### TASK
When you find the line with "What follows is" among the records below, reproduce it and each line after it exactly, ending with the line with "The five thousand".

### DATASET EXTRACT

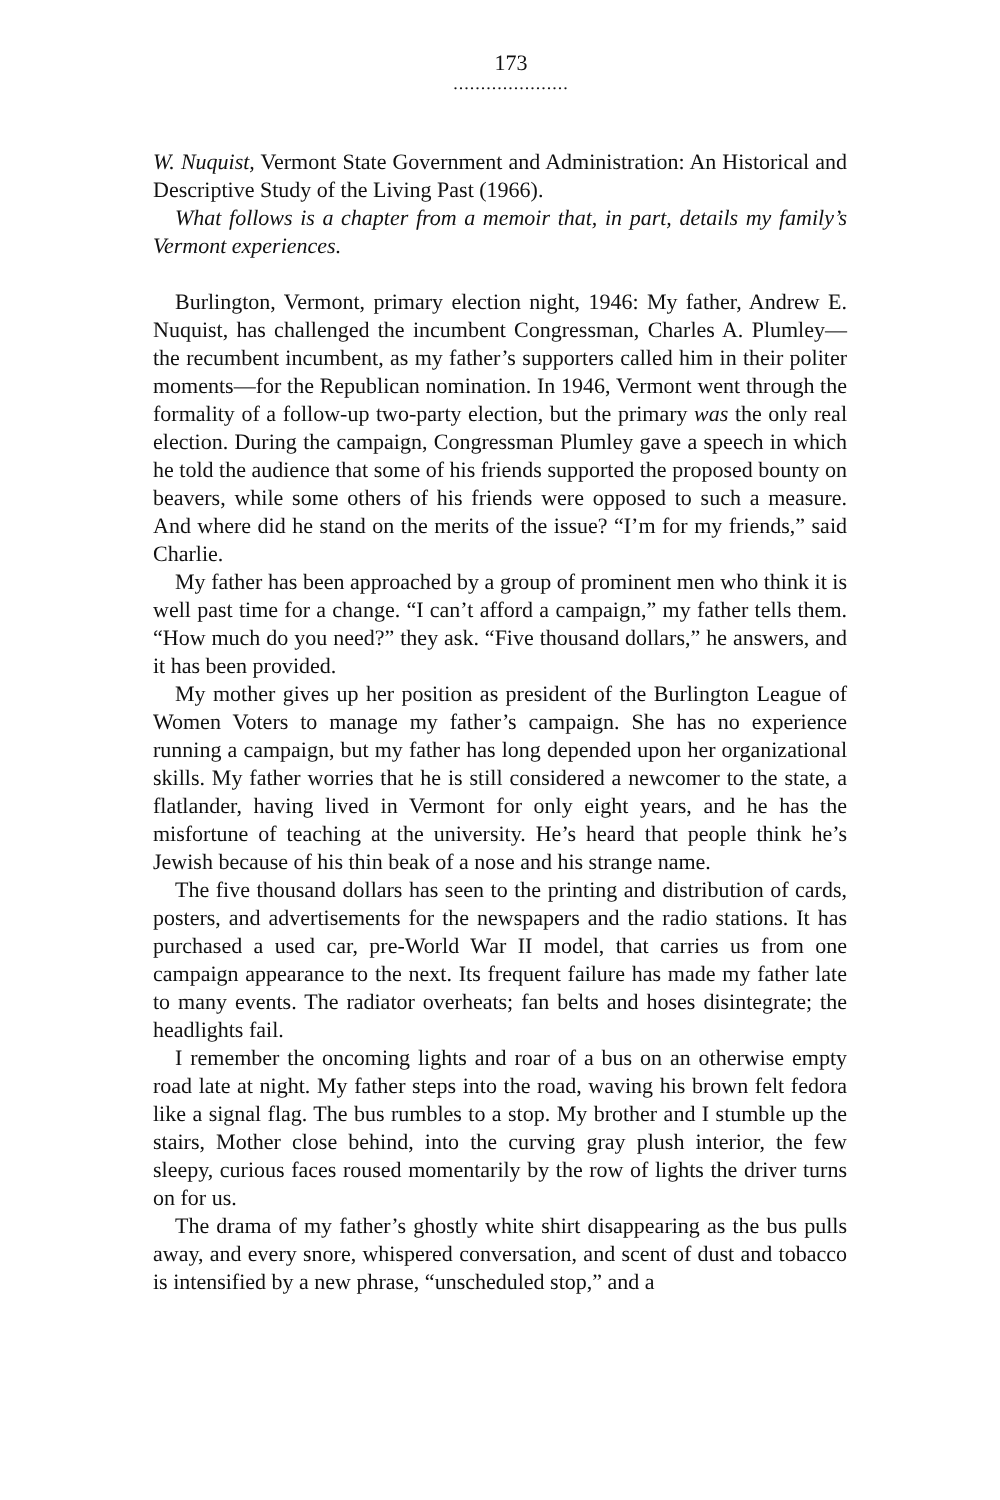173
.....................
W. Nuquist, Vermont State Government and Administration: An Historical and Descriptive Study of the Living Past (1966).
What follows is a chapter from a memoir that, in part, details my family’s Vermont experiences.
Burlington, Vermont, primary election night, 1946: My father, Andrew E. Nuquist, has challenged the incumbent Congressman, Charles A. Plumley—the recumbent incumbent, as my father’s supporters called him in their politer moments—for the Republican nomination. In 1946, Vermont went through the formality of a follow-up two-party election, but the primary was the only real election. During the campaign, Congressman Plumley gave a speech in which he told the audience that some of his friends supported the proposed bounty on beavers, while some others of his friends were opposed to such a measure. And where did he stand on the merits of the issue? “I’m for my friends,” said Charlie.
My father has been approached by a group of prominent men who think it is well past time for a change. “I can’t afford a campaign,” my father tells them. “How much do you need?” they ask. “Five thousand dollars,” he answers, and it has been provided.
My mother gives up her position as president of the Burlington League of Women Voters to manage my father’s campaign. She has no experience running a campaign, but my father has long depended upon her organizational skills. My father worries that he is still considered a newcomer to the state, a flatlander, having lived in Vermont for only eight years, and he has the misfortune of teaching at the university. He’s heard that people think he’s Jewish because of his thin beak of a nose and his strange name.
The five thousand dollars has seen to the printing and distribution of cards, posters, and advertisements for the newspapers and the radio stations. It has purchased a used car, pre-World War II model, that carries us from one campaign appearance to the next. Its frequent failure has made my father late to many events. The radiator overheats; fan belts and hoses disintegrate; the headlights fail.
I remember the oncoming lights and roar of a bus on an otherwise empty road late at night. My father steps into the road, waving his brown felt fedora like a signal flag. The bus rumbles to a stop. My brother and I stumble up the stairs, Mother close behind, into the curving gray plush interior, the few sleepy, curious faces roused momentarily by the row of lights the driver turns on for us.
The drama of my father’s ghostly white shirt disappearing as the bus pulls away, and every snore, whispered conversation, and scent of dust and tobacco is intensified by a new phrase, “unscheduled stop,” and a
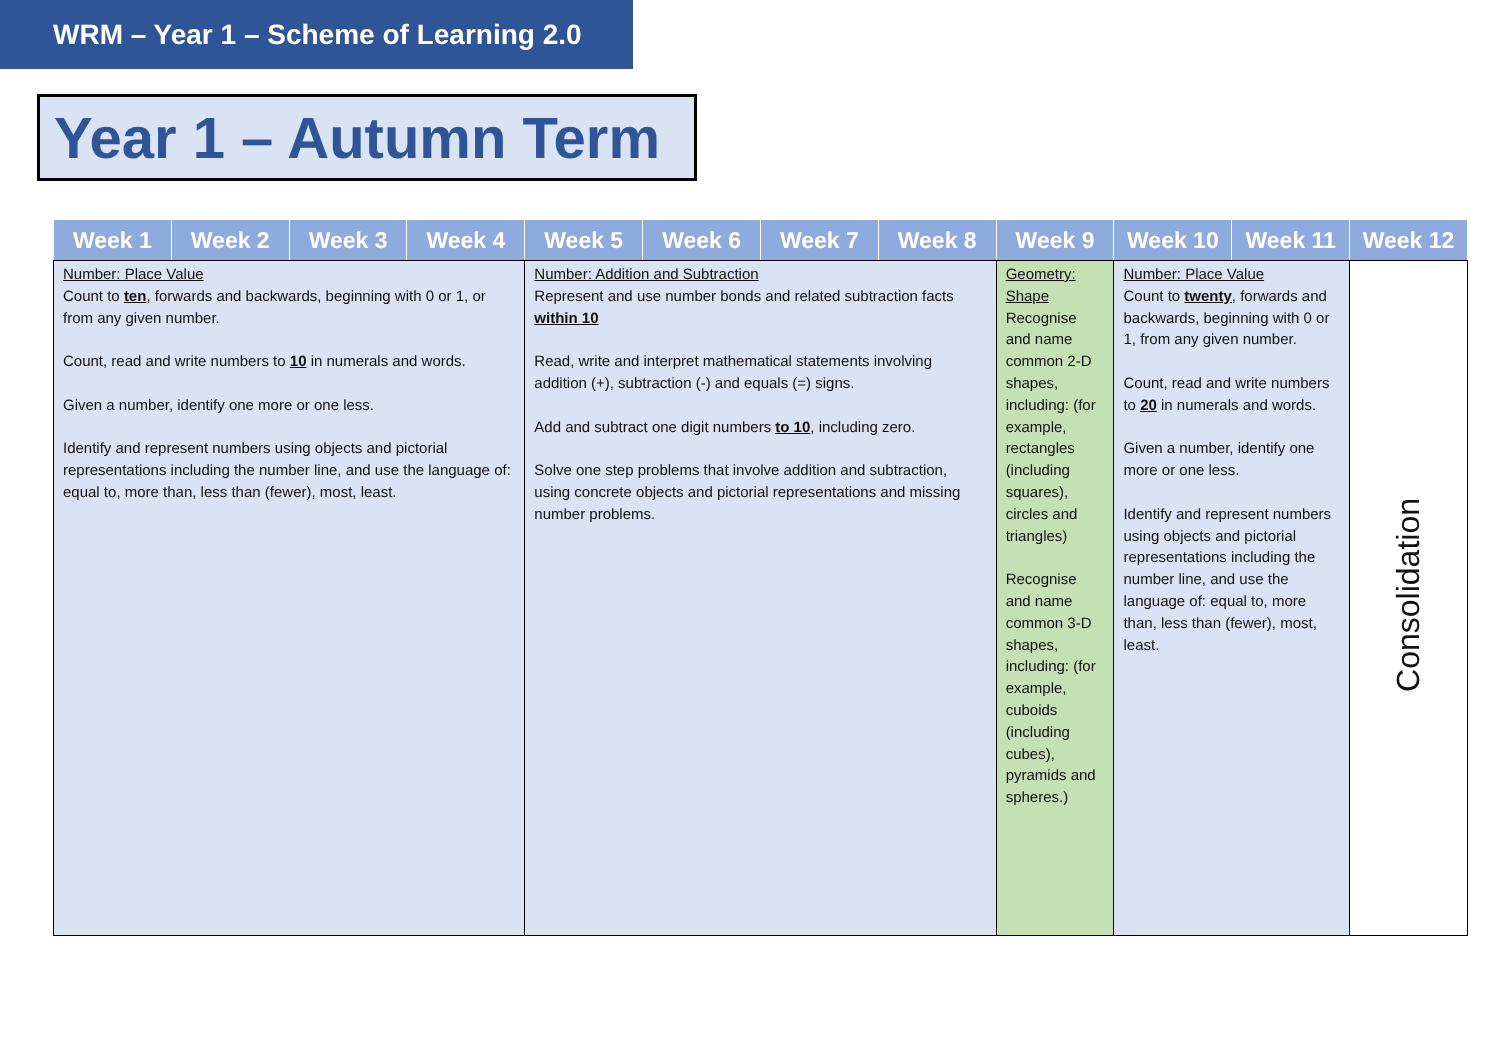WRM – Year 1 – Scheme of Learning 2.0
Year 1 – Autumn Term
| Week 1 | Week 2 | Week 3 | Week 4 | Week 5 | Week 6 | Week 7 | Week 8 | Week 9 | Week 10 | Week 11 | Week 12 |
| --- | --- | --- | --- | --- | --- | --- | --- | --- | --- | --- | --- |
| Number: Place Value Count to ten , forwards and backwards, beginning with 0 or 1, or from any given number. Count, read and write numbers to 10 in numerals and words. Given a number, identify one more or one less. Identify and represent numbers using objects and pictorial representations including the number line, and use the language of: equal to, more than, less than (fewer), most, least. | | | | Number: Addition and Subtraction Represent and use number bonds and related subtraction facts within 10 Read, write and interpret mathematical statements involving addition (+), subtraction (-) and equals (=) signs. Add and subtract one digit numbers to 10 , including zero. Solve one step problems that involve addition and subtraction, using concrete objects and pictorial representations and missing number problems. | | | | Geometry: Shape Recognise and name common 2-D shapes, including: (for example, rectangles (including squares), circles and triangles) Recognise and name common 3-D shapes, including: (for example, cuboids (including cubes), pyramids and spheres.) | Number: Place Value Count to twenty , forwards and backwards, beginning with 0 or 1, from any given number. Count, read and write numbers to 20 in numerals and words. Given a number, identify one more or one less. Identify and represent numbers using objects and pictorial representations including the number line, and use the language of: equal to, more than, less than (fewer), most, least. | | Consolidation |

### COMPLETED TASK
What follows is a chapter from a memoir that, in part, details my family’s Vermont experiences.
Burlington, Vermont, primary election night, 1946: My father, Andrew E. Nuquist, has challenged the incumbent Congressman, Charles A. Plumley—the recumbent incumbent, as my father’s supporters called him in their politer moments—for the Republican nomination. In 1946, Vermont went through the formality of a follow-up two-party election, but the primary was the only real election. During the campaign, Congressman Plumley gave a speech in which he told the audience that some of his friends supported the proposed bounty on beavers, while some others of his friends were opposed to such a measure. And where did he stand on the merits of the issue? “I’m for my friends,” said Charlie.
My father has been approached by a group of prominent men who think it is well past time for a change. “I can’t afford a campaign,” my father tells them. “How much do you need?” they ask. “Five thousand dollars,” he answers, and it has been provided.
My mother gives up her position as president of the Burlington League of Women Voters to manage my father’s campaign. She has no experience running a campaign, but my father has long depended upon her organizational skills. My father worries that he is still considered a newcomer to the state, a flatlander, having lived in Vermont for only eight years, and he has the misfortune of teaching at the university. He’s heard that people think he’s Jewish because of his thin beak of a nose and his strange name.
The five thousand dollars has seen to the printing and distribution of cards, posters, and advertisements for the newspapers and the radio stations. It has purchased a used car, pre-World War II model, that carries us from one campaign appearance to the next. Its frequent failure has made my father late to many events. The radiator overheats; fan belts and hoses disintegrate; the headlights fail.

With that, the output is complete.